Q: How can I roll back to a previous version of MDAC if an upgrade breaks my applications?

If you need to roll back to a previous version of MDAC, you have two primary options, which generally correspond to the type of system involved (test or production):

  • On production systems, use your backup or disk image (taken immediately before the upgrade) to return to the configuration before the upgrade was installed.
  • On test systems, the simplest solution is often to reformat the hard drive and reinstall all applications.
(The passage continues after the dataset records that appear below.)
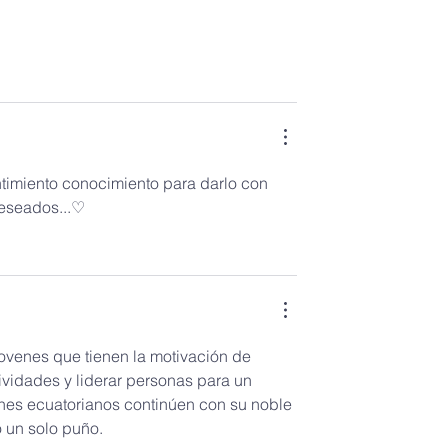
timiento conocimiento para darlo con 
deseados...♡
ovenes que tienen la motivación de 
vidades y liderar personas para un 
nes ecuatorianos continúen con su noble 
o un solo puño.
In both situations, however, we urge you to work with Microsoft Product Support Services to develop a solution that installs and maintains the upgrade version of MDAC. PSS might already have a quick-fix engineering solution that addresses your particular issue.

Under certain circumstances, PSS can assist you in removing and reinstalling MDAC after exhausting other means of resolution.

Q: Which applications will be affected if I roll back MDAC version X to MDAC version X-n?

We cannot test all possible rollback scenarios. Different applications rely on specific MDAC components, and interdependencies are highly specific to individual system configurations.